→ **Reading text**
──────────────────────────────
Rugby in New Zealand is an essential element of Pakeha (white European) identity, male identity and national identity. Women's participation in this culture though has often been sidelined by patriarchal imperatives, whereby women becomes invisible participants in the culture. Because of this, women were discouraged from playing rugby, and instead funnelled towards netball. Thus women choosing to play rugby despite the cultural and structural impediments is unavoidably a political act. Women were accepted as supporters of men's rugby - as spectators and someone to do the laundry, but discouraged from playing. What was interesting about this is that Curtin seemed to suggest that gender stereotypes were more prevalent in the Pakeha culture than in the Maori culture.

The net effect of all this though is that many women in New Zealand who have an interest in rugby have a love-hate relationship with the game. This perhaps reached its peak during the controversial Springbok tours of the 1980s. Feminist groups who were involved with anti-Springbok tour protests were often described as being anti-rugby, and by extension anti-male and anti-New Zealand. For those involved with the protests, it was a difficult tag to shake off. Any attempt at contravening the conservative 'invisible' roles allocated to them makes visible, shocking the patriarchal rugby world.

That these kinds of issues are manifest across the world when it comes to women's participation in sport is not surprising in the slightest - what this keynote showed however is how much more clearly the obstacles facing women in sport are via the example of New Zealand, a country with a small population and particular focus on this one game, with all that extra cultural and imperial baggage attached.

Tim Hogan's presentation, 'Reading the Game: Documenting the Text and Art of Australian Rules Football', saw Hogan discussing his continuing work of cataloguing Australian Rules football material, including various literature, and even songs, but also looking onwards to choosing websites to preserve. Quite how the selection process works for that, should a website exist outside the parameters of the Wayback Machine project, I don't know. While I'm aware of some efforts in Australia to preserve different websites of note, their publicity departments could do with a bit of a kick in the pants.
──────────────────────────────
→ **Material shown**
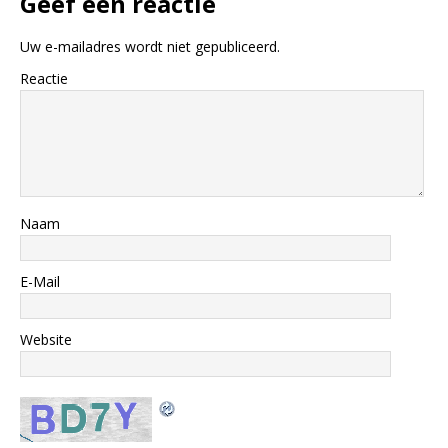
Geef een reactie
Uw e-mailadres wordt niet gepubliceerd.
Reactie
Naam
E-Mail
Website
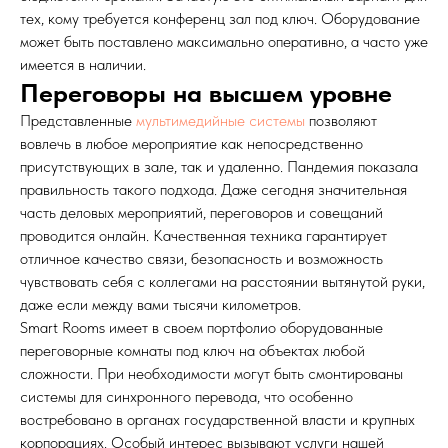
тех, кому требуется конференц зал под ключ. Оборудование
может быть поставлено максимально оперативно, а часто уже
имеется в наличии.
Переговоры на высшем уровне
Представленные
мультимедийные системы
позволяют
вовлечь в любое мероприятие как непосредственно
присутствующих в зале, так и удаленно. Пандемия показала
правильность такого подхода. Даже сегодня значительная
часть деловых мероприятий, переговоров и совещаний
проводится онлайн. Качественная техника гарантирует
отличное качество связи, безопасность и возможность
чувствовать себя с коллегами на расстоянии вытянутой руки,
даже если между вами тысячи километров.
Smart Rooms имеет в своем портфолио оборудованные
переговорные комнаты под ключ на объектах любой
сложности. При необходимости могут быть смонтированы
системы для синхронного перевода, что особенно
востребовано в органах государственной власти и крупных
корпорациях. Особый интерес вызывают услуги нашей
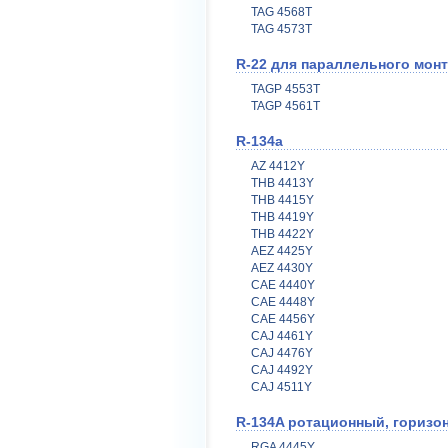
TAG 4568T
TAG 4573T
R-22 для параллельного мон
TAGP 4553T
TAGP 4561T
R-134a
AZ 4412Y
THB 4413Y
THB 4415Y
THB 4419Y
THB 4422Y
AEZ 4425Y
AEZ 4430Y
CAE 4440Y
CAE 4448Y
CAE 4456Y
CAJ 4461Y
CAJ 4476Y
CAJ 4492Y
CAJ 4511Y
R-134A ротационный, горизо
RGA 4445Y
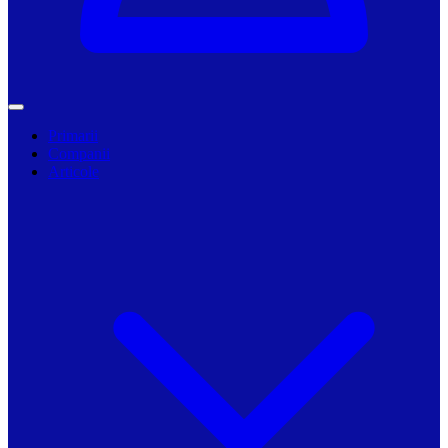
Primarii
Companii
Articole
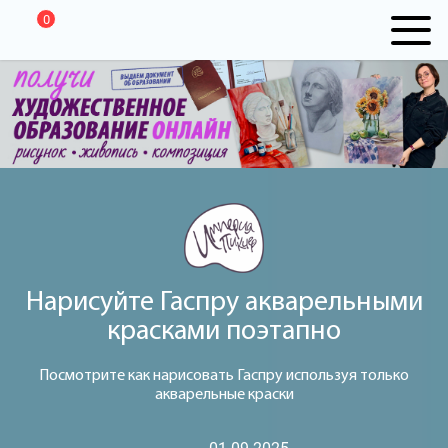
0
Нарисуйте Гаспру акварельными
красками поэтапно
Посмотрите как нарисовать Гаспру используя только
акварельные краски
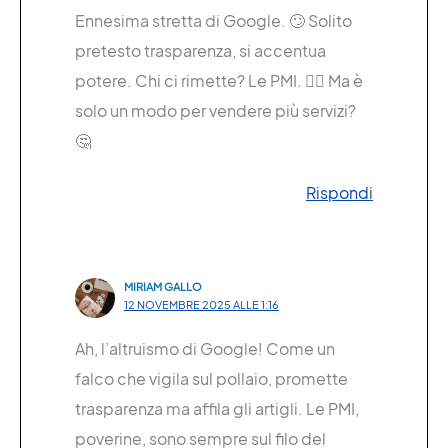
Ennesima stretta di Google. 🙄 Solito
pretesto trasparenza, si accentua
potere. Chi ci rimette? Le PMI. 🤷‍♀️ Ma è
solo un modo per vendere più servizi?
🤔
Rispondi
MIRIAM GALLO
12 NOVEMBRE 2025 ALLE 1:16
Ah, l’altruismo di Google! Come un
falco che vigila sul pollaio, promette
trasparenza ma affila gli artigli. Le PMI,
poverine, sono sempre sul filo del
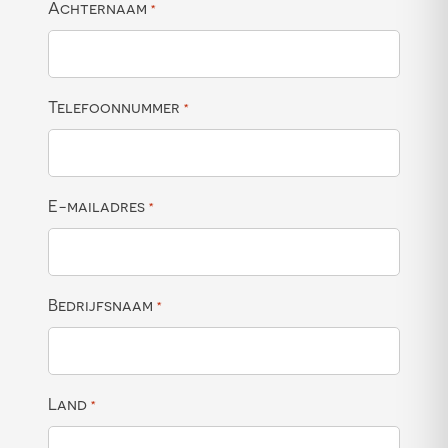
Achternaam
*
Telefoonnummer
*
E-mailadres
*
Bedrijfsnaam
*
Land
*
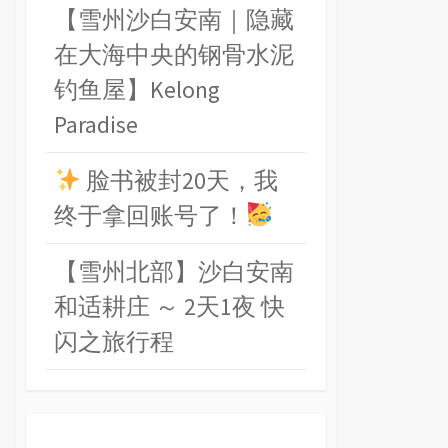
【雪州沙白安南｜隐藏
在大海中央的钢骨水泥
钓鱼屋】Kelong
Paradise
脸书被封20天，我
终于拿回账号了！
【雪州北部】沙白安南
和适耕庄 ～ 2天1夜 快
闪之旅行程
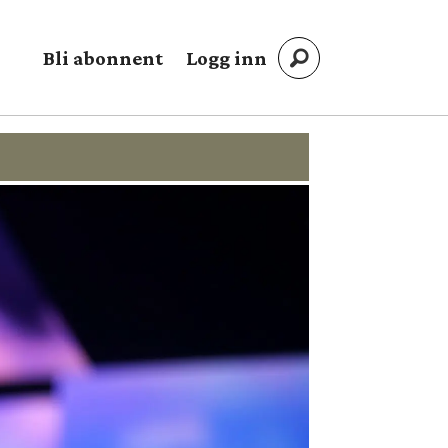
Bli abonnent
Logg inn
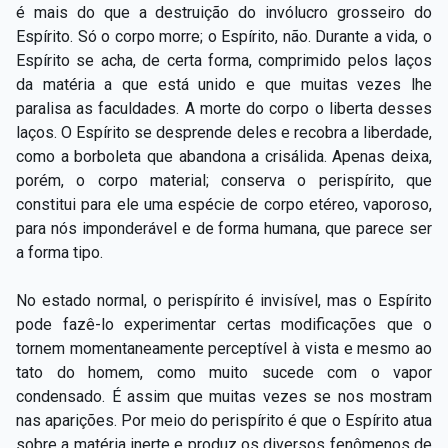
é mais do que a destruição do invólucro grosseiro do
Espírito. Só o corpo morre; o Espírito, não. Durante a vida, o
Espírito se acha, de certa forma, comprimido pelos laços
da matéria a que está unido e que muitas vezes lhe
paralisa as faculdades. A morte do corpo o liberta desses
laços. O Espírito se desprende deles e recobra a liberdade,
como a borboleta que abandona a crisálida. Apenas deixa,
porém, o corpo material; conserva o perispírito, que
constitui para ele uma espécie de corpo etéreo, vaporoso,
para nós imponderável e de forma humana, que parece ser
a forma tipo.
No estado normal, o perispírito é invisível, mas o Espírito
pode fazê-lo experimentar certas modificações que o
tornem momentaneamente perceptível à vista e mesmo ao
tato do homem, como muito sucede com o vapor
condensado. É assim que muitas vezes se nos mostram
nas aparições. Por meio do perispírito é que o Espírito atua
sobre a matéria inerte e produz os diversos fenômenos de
──────────────────────────────
→ **Problem requirements**
Extend the conference write-up on women in New Zealand rugby and the cataloguing of Australian Rules football, starting right after its final sentence.

→ **Response to the exercise**
Trevor Ruddell's 'A Future for Footy Books?' looked at the history of Australian Rules books, especially the increase in production, and what the future may hold for that genre. Prior to the 1980s, there were few books looking at Australian Rules. Since then there has been substantial growth in that market, but there are also potential problems related to both the status of the book industry but also the status of Australian Rules. Australian Rules, having probably already reached its peak spectator/audience/interest level, has basically nowhere else to go; thus it relies a lot more than say soccer or cricket on being able to exploit the audience it has. With the larger and wealthier clubs (especially in Melbourne) also looking to cash in on this area, often with elaborate and expensive coffee books, what are the chances that eventually the target markets will suffer from merchandise fatigue? I also wonder how many of these kinds of books are bought and treated more as an ornament than actually read? And how much of these histories are an attempt to mask the fact that the clubs are largely bland copies of each other nowadays?

Having gone through parts of the Victoria University PhD system with Julian Ross, I was looking forward to seeing what stage he'd reached with his work via his presentation. 'Graham ‘Polly’ Farmer and John Newman: A Content Analysis of Football Life, 1967-1976'. Ross overall project is looking into a biography of Sam Newman, putting forward the interesting notion that the Sam Newman persona has little to do with the private John Newman, and another persona which Ross claims to exist alongside those two. I'm interested to see how this comes about, in part because I come from a literary background, including having done some work on the auto-biography - inherently relevant here as Newman has carefully gone about cultivating two very different characters, keeping them as separate as possible - while Ross comes from outside the literary tradition. The relationship of Graham 'Polly' Farmer then, Newman's footballing mentor and immediate predecessor as number one ruckman at Geelong, seems to be a pivotal part of the picture that Ross will have to cover. Unfortunately, Ross' presentation covered little of what the title suggested it would, instead becoming mostly a digression into some of the specialist football newspapers and magazines of the time, that existed outside of the mainstream newspapers media, and very little on the relationship between Farmer and Newman. A missed opportunity.

An example from the marketing campaign seeking to put pressure on the
Washington Redskins to change their name and logo.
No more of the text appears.